- The paper’s main contribution is a multilevel strategy that leverages label propagation to accelerate SVM training.
- It utilizes a hierarchy of coarsened problems for efficient initial training followed by uncoarsening to refine support vectors.
- Experimental results demonstrate orders of magnitude speed-ups while maintaining robust classification accuracy on diverse datasets.
Faster Support Vector Machines
The paper "Faster Support Vector Machines" (1808.06394) proposes a multilevel approach to enhance the efficiency of Support Vector Machines (SVMs), allowing them to handle massive datasets effectively. The authors introduce the use of label propagation algorithms for constructing problem hierarchies, achieving significant speed improvements over existing methods without compromising classification accuracy.

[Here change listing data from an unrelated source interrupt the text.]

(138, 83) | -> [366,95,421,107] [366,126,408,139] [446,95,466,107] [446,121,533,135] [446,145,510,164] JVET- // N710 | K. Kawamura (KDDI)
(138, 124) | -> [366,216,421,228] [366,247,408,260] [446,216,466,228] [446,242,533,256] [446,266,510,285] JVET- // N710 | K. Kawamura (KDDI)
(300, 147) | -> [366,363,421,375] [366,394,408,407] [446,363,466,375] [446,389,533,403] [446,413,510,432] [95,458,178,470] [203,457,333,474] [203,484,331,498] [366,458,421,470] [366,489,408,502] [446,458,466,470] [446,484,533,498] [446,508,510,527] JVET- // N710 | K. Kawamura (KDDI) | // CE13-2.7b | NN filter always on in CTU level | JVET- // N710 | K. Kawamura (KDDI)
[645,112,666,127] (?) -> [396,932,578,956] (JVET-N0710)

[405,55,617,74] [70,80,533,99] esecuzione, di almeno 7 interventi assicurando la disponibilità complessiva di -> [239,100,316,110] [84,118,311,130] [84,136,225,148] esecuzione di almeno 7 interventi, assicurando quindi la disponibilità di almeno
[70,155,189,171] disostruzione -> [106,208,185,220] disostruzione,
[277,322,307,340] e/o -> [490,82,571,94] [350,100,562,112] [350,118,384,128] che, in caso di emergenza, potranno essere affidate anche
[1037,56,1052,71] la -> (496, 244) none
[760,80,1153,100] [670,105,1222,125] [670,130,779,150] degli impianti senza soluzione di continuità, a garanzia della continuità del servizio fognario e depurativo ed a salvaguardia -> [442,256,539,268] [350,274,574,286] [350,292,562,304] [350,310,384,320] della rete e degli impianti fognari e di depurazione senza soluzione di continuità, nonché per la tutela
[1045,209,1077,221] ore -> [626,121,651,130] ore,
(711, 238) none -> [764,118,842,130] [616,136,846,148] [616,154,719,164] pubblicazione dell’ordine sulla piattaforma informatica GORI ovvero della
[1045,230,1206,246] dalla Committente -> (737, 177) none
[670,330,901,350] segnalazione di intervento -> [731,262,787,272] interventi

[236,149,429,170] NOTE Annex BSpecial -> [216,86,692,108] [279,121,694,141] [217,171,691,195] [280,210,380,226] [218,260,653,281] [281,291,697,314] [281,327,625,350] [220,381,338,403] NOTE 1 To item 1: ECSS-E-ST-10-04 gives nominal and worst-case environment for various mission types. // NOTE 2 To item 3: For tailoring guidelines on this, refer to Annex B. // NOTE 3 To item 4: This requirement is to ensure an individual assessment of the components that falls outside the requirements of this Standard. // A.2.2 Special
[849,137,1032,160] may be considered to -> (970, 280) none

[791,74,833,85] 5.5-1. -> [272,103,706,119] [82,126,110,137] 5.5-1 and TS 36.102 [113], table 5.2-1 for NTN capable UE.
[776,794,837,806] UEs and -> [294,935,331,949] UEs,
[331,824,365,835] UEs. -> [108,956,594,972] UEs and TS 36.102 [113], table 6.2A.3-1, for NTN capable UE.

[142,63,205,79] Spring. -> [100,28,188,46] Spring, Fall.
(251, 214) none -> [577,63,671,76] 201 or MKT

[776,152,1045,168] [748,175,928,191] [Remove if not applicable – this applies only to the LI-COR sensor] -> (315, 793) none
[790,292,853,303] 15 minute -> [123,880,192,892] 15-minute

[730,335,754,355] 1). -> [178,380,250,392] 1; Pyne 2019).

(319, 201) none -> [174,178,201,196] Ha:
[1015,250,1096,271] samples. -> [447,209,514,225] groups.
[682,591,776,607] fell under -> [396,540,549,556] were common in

Introduction to Multilevel SVMs
The paper begins by addressing the limitations of traditional SVMs due to their computational complexity, which becomes prohibitive for large-scale datasets. Typical SVM training involves solving a complex optimization problem with time complexity ranging between O(n2) and O(n3). The multilevel SVM approach simplifies this by creating a hierarchy of smaller, related problems.
Multilevel Paradigm and Hierarchy Construction
The multilevel process involves creating a hierarchy starting from the largest, original problem and progressively coarsening it. Each level in this hierarchy represents a reduced version of the problem:
Implementation Details
Coarsening Using Label Propagation
Label propagation is applied to cluster the graph representation of data points efficiently. This clustering determines proximity and helps define how the problem can be reduced through contraction.
Efficient Training
In multilevel SVMs, training initially occurs at the smallest level. Due to its reduced size, optimization is rapid, speeding up model selection. The algorithm uses pre-determined kernel parameters, significantly minimizing computational overhead compared to exhaustive grid searches or Uniform Design processes.
Uncoarsening Strategy
During uncoarsening, the support vectors are refined as they re-expand to larger problem sizes. Structural insights from the coarse levels help optimize parameters progressively as the hierarchy is traversed.


Figure 2: Distribution of speed-ups of our algorithm over mlsvm-AMG when running algorithms on the same k-folds. From left to right: speed-ups of LPSVM over mlsvm-AMG. speed-ups of LPSVMfast​
Experimental Results
Extensive experiments show the proposed approach reduces computation time significantly, sometimes by orders of magnitude, compared to leading algorithms such as ThunderSVM. The performance is tested across various datasets, from standard UCI benchmarks to massive data challenges, showing comparable or improved classification quality.
- Performance Metrics: G-mean is used to handle imbalanced datasets, ensuring sensitivity and specificity aren't compromised.
- Speed Comparisons: Compared to mlsvm-AMG, the algorithm achieves geometric mean speed-ups across all tested instances.
Conclusion
This multilevel approach presents a substantial advancement in efficiently scaling SVMs to large data sizes while maintaining robust classification quality. The hierarchical model selection strategy enables quick optimization, making the approach versatile across domains requiring rapid data-driven insights.
Future work could explore automatic parameter tuning and extend the multilevel strategy to other kernel-based learning models, potentially broadening its application scope further. The KaSVM open-source framework supports ongoing development and application studies.